_What is being asked_
Every line below that carries the word "lines" needs to be copied.

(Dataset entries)
- - -
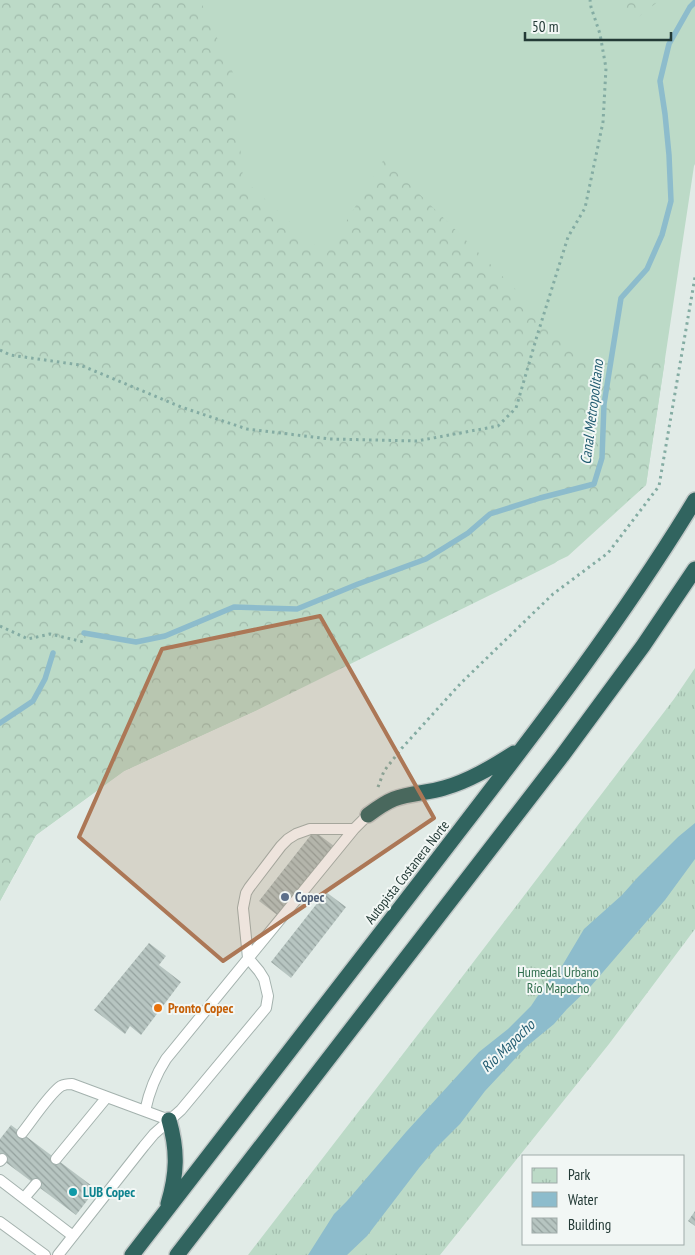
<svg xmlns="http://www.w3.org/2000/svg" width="695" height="1255" font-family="'PT Sans Narrow',sans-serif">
	<defs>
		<pattern id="forest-crowns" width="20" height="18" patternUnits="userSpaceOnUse" patternTransform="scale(1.25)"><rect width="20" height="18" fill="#bcdac7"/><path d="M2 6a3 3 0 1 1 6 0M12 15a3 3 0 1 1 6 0" fill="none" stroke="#a1bcac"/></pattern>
		<pattern id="park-tufts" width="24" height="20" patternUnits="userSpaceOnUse" patternTransform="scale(1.25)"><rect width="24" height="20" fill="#bcdac7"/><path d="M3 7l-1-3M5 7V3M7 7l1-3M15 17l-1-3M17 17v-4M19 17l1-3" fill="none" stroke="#a1bcac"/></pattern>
		<pattern id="building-back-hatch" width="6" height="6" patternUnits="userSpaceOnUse" patternTransform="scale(1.25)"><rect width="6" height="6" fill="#b7c5c1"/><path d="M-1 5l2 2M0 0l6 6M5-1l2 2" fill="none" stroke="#94a19e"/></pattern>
	</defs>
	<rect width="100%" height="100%" fill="#e1ebe7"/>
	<!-- grass -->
	<path fill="#bcdac7" d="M0,0H695V164L694,166L646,485L568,556L430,622L257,710L124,771L36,835L0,901Z"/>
	<!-- forest -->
	<path fill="url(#forest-crowns)" d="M0,0H200L234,75L243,179L326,255L384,159L589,362L665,360L646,485L555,563L257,710L124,771L36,835L0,901V615L4,603L0,599Z
		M618,0H660L636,19Z"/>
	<!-- park -->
	<path fill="url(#park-tufts)" d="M695,668V929L609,1044L440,1255H248L433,1015L674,699Z"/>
	<!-- water -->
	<path fill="#8dbccc" d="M695,823V859L665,900L591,986L567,1009L554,1024L526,1047L485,1091L460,1124L436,1148L419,1168L367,1236L347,1255H308L334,1214L347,1201L406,1132L479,1052L508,1029L531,1006L547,982L562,966L584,929L622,895L638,877L678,837Z"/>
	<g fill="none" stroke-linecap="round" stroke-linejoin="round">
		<!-- stream -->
		<path stroke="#8dbccc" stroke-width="5.5" d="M84,633L136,642L165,636L234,607L297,609L358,584L426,559L468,533L490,514L540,498L594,484L602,458L604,404L621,298L647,269L662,235L671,201L669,155L665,114L660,81L669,44L690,7L695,2
			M0,723L33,701L45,679L53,653"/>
	</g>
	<!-- building -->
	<path fill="url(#building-back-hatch)" d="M314,831L334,846L280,917L259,901Z
		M326,892L346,907L291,978L271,962Z
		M149,943L166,956L159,965L181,982L141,1035L130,1026L125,1034L94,1010Z
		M11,1125L96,1189L76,1215L0,1158V1139Z
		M695,1211V1226L688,1221Z"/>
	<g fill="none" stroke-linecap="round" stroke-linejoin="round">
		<defs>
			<path id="lane" d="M145,1111C149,1092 155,1076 166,1059L354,829L368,815
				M22,1133C31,1122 50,1093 61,1086C65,1084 68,1084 72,1084L169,1120
				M56,1159L107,1097
				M0,1161L2,1159
				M0,1180L73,1236
				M24,1198L36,1184
				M0,1222L45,1255
				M58,1255L144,1146L154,1134L181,1110L266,1008L268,996L264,979L259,971L248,958L243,908L246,893L249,888L281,846L288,839L296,834L310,829H354"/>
			<path id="highway" d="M368,815C376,809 384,803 394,799C410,793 428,793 444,788C469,781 492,767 514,753
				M168,1204C177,1174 178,1151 169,1120
				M132,1255C232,1127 331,998 430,869C522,749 616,630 695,500
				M177,1255L562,756L643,646L695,569"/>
		</defs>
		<!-- lane casing -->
		<use href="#lane" stroke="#a4b2ae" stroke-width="12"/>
		<!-- highway casing -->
		<use href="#highway" stroke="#c1c8c7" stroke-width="18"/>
		<!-- path -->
		<path stroke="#84aca3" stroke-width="3" stroke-dasharray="2.5 4" stroke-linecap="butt" d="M0,350L10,355L80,365L181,407L247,429L330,439L417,441L498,426L516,408L537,336L568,237L585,208L603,122L606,68L600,34L591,7L590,0
			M0,626L28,639L50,634L84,642
			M378,787L384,771L402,748L461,683L553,594L608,553L659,486L695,277"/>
		<!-- lane -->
		<use href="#lane" stroke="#fff" stroke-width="10"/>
		<!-- highway -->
		<use href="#highway" stroke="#31645f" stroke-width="15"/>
	</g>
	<!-- marked area -->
	<path fill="#ac7756" fill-opacity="0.2" stroke="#ac7756" stroke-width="4" stroke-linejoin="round" d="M320,616L434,818L223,961L79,837L162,649Z"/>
	<!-- markers -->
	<circle fill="#5c6f8a" stroke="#f2f7f5" stroke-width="2" cx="285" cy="897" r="5"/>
	<circle fill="#e8710a" stroke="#f2f7f5" stroke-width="2" cx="158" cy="1008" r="5"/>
	<circle fill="#0f9aa8" stroke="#f2f7f5" stroke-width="2" cx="73" cy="1192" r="5"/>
	<g text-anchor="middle" stroke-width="4" stroke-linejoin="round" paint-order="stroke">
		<!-- street labels -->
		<g font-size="14" fill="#233a36" stroke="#f2f7f5">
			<text transform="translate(407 872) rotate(-52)" y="5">Autopista Costanera Norte</text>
		</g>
		<!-- service labels -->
		<g font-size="14" font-weight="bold" fill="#4e5e75" stroke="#f2f7f5" text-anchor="start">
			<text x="295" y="902">Copec</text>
		</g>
		<!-- park labels -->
		<g font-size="14" fill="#306e4e" stroke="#f2f7f5">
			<text x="558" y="977">Humedal Urbano<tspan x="558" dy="16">Río Mapocho</tspan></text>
		</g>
		<!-- food labels -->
		<g font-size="14" font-weight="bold" fill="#c56008" stroke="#f2f7f5" text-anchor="start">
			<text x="168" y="1013">Pronto Copec</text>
		</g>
		<!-- culture labels -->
		<g font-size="14" font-weight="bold" fill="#0d838f" stroke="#f2f7f5" text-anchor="start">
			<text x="83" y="1197">LUB Copec</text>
		</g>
		<!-- water labels -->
		<g font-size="15" font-style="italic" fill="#225c71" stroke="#f2f7f5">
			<text transform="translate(592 412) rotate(-83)" y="5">Canal Metropolitano</text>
			<text transform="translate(508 1046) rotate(-44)" y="5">Río Mapocho</text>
		</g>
	</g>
	<!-- legend -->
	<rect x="522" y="1155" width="162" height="90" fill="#f2f7f5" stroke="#9faba9"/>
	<rect x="532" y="1168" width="25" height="15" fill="url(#park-tufts)" stroke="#9faba9"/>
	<text x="568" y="1180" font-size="15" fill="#233a36">Park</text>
	<rect x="532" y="1192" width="25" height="15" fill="#8dbccc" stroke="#9faba9"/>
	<text x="568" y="1205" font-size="15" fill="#233a36">Water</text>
	<rect x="532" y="1218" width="25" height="15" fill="url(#building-back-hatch)" stroke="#9faba9"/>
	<text x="568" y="1230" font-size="15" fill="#233a36">Building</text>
	<!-- scale -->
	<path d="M525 32v8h146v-8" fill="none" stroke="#233a36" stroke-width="2.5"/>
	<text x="532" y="32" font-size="15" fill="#233a36" stroke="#f2f7f5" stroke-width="4" paint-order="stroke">50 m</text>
</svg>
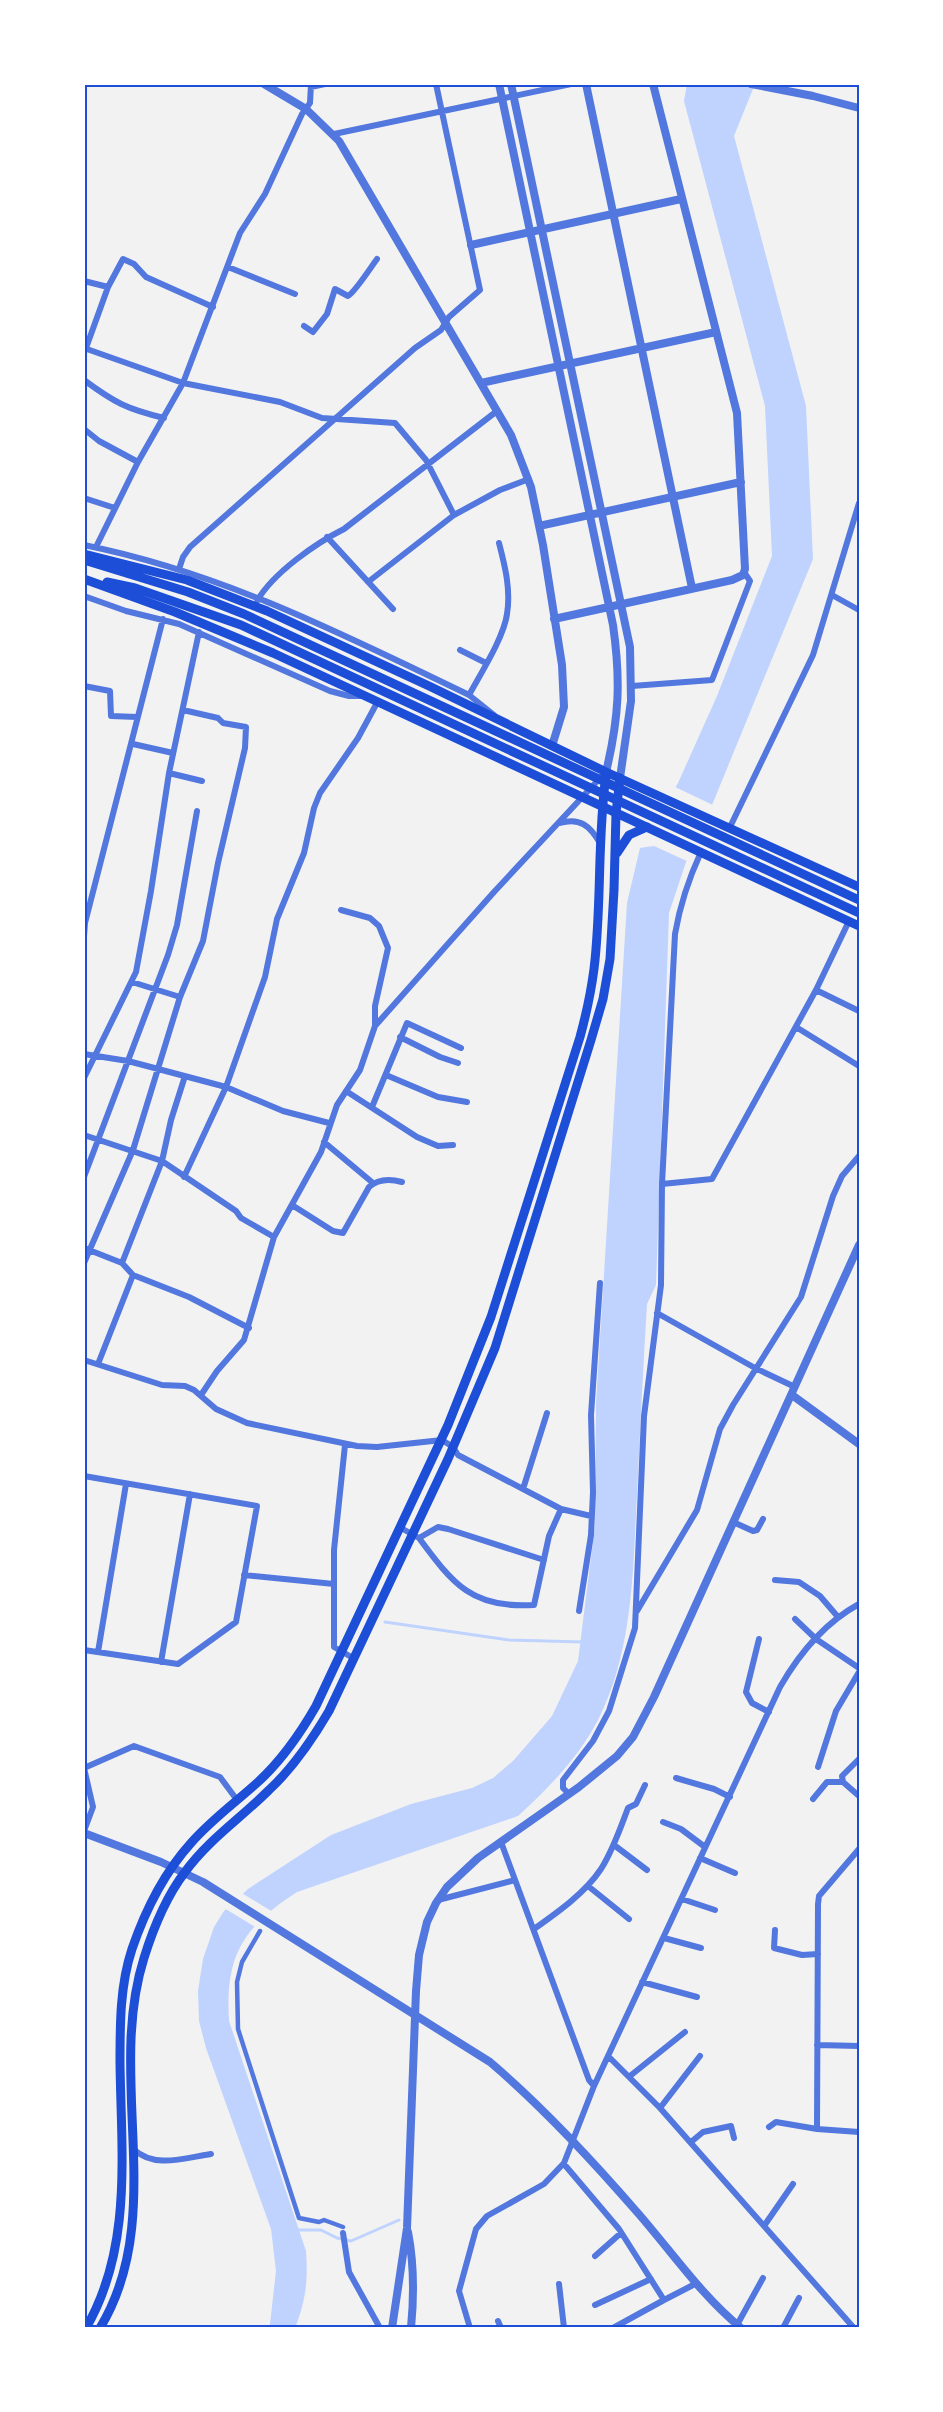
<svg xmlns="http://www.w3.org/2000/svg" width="943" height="2412" font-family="'Times New Roman',serif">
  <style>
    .water { fill: #bfd3fe }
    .pier { fill: #f2f2f2 }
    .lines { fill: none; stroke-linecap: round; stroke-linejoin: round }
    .stream { stroke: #bfd3fe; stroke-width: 3 }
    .pedestrian { stroke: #5277de; stroke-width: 4.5 }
    .minor { stroke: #5277de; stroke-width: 6 }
    .tertiary { stroke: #5277de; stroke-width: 8 }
    .primary { stroke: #1d4ed8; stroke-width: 9 }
    .trunk { stroke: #1d4ed8; stroke-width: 9 }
    .neatline { fill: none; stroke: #1d4ed8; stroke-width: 2 }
  </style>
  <rect width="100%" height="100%" fill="#f2f2f2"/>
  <path class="water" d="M687 84H755L734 136 806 406 813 559 712 805 686 862 669 913 656 1285 647 1304C643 1368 640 1432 637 1495 633 1569 633 1650 599 1718 580 1756 548 1789 518 1816L297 1892C243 1927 225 1956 229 2021L306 2251C308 2281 306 2300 295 2328H268L270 2324 276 2271 271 2229 206 2048 199 2021 198 1991 203 1959 214 1927 224 1911 248 1889 331 1835 411 1804 472 1788 493 1778 513 1761 552 1716 578 1661 595 1525 596 1403 627 903 640 848 678 783 717 696 772 556 765 406 684 101Z"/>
  <path class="pier" d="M673 786 715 806 689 862 654 846 639 848Z
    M240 1892 273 1912 257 1928 224 1908Z"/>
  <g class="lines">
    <path class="stream" d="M385 1622 509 1640 583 1642
      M295 2230H321L337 2238 351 2241 399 2220"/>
    <path class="pedestrian" d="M260 1931 242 1962 237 1982 238 2029 299 2218 319 2222 324 2220 343 2227"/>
    <path class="minor" d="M311 87 325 84
      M334 134 571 84
      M228 267 295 294
      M84 281 108 287
      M304 326 313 332 327 314 335 289 348 296C355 292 371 267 377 259
      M84 348 183 383 280 402 322 418 395 423 426 460 454 515
      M86 348 108 287 123 259 134 264 146 277 213 307
      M84 380C115 403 127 409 164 418
      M84 429 99 441 138 462
      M84 498 115 508
      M327 537 393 609
      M84 545C223 573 342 634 469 695L494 715
      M96 547 138 462 183 383 240 233 265 194 302 114 310 103 311 84
      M179 569 183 557 190 547 415 348 441 330 449 317 480 290 436 84
      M368 582 454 515 500 490 529 479
      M832 595 859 610
      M84 596 126 611 179 624 330 691 349 696H362
      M257 601C273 573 316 543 344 529L497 411
      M460 650 486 663
      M84 686 110 691 111 716 137 717
      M632 686 712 680 750 581 744 572
      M469 695C481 673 504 637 507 614 511 590 505 566 499 543
      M133 744 173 753
      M169 773 202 781
      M560 823C580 817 590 826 600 843
      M730 827 813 655 859 503
      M341 910 370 918 379 926 388 948 375 1006V1026
      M84 936 85 923 163 619
      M132 982 180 997
      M816 990 859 1011
      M796 1027 859 1066
      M400 1037 440 1057 458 1063
      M84 1054 128 1061 226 1087 283 1111 329 1123
      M386 1075 438 1097 467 1102
      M84 1078 136 972 151 891 169 773 199 632
      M346 1091 417 1137 438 1146 453 1145
      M372 1107 407 1023 461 1048
      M84 1135 162 1161 236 1211 241 1218 274 1237
      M324 1142 373 1183
      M84 1177 168 955 177 925 197 811
      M184 1177 226 1087 265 977 277 919 304 853 314 808 320 793 358 738 378 701
      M662 1184 712 1179 816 990 849 921
      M292 1205 333 1231 343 1233 369 1187C378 1179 391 1179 402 1182
      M84 1248 122 1263 133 1275 189 1297 249 1328
      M84 1263 133 1150 180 997 203 941 218 863 245 748 246 727 223 723 218 718 183 710
      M122 1263 162 1161 171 1120 185 1076
      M657 1313 755 1368 795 1387
      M84 1360 162 1385 185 1386 194 1390 216 1409 247 1423 357 1446 377 1447 442 1440 453 1447 458 1455 561 1509 549 1536 534 1605C472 1609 453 1584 419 1538
      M98 1364 133 1275
      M201 1395 217 1371 244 1340 274 1237 321 1152 337 1105 360 1070 375 1026 494 892 601 777
      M345 1445 334 1550V1647L353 1658
      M84 1476 257 1506 236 1622 178 1664 84 1650
      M523 1489 547 1413
      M561 1509 591 1516
      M733 1522 753 1531 757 1530 763 1519
      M401 1528 419 1538 438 1527 448 1529 544 1560
      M244 1575 334 1584
      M775 1580 799 1582 820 1596 838 1617
      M579 1611 591 1535 593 1492 591 1415 600 1283
      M637 1611 697 1510 720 1429 733 1405 801 1297 833 1196 842 1176 859 1156
      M795 1619 816 1639 859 1668
      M759 1639 746 1692 752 1703 769 1712
      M98 1652 126 1484
      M161 1662 190 1494
      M859 1759 842 1776 843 1782 859 1796
      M818 1767 836 1711 859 1672
      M84 1768 134 1746 220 1777 237 1800
      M84 1768 93 1807 84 1831
      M676 1778 714 1789 730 1797
      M569 1794 563 1788V1780L593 1741 609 1711 635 1628 644 1416 661 1285 662 1184 675 934C680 905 689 878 701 852
      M813 1799 827 1782H843
      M663 1822 681 1829 705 1847
      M501 1842 589 2080 594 2086
      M614 1845 647 1870
      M859 1849 819 1896 818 1904 817 2129 859 2132
      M700 1858 735 1873
      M588 1886 629 1919
      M682 1899 715 1910
      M438 1900 515 1880
      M534 1929C558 1912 585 1893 601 1869 613 1850 620 1829 628 1808L636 1804 645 1785
      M775 1930 774 1948 802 1955 818 1954
      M664 1938 701 1948
      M642 1982 697 1997
      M817 2045 859 2046
      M608 2056 660 2108 854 2328
      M630 2076 685 2032
      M660 2108 700 2056
      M769 2127 776 2122 817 2129
      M691 2142 703 2132 731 2126 734 2138
      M133 2149C155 2169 184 2158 211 2154
      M564 2164 619 2229 664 2300 613 2328
      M764 2226 793 2184
      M343 2233 349 2272 380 2328
      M595 2256 621 2233
      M559 2284 564 2328
      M664 2300 695 2284
      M595 2305 651 2279
      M498 2321 501 2328
      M737 2325 763 2278
      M470 2328 459 2291 476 2229 487 2216 544 2184 564 2163 594 2086 780 1687C799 1654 826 1622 859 1604
      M783 2328 799 2298"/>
    <path class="tertiary" d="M264 84 306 109 339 141 511 435 531 487 543 545 562 665 564 707 552 746
      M499 84 613 625C621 681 619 718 606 772
      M511 84 630 647 631 701 620 778
      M586 84 692 588
      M751 84 813 96 859 108
      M471 245 681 199
      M481 383 716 332
      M539 526 741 482
      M554 619 732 580 743 575 745 569 737 413 653 84
      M792 1395 859 1444
      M84 1833 161 1862 203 1882 490 2062C543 2107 592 2160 637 2212 672 2252 700 2294 741 2328
      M408 2232C414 2263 414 2297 411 2328
      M392 2328 407 2228 416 1991 419 1955 427 1922 436 1903 447 1887 478 1858 579 1787 617 1756 633 1737 654 1697 859 1245"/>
    <path class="primary" d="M617 853 629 835 647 827
      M86 2328C133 2247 121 2152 120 2062 120 2024 120 1985 132 1949 145 1911 164 1873 191 1843 211 1820 236 1802 258 1782 282 1760 300 1734 316 1706L448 1425 491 1317 580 1037C586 1015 591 992 594 969 602 904 597 839 606 775
      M100 2328C168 2216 106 2078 144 1958 153 1929 166 1897 185 1872 208 1840 241 1818 269 1790 294 1767 312 1740 329 1711L448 1459 495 1348 591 1040 603 999 610 959 614 890 616 813 620 778"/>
    <path class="trunk" d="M84 554 187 580 267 611 429 686 606 772 859 887
      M84 560 188 592 244 614 859 900
      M84 579 175 612 273 653 859 926
      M107 582 135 588 241 625 859 913"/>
  </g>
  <rect width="943" height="2412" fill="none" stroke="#ffffff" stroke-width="171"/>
  <rect x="86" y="86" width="772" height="2240" class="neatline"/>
</svg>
- - -
_Response for this exercise_
    .lines { fill: none; stroke-linecap: round; stroke-linejoin: round }
  <g class="lines">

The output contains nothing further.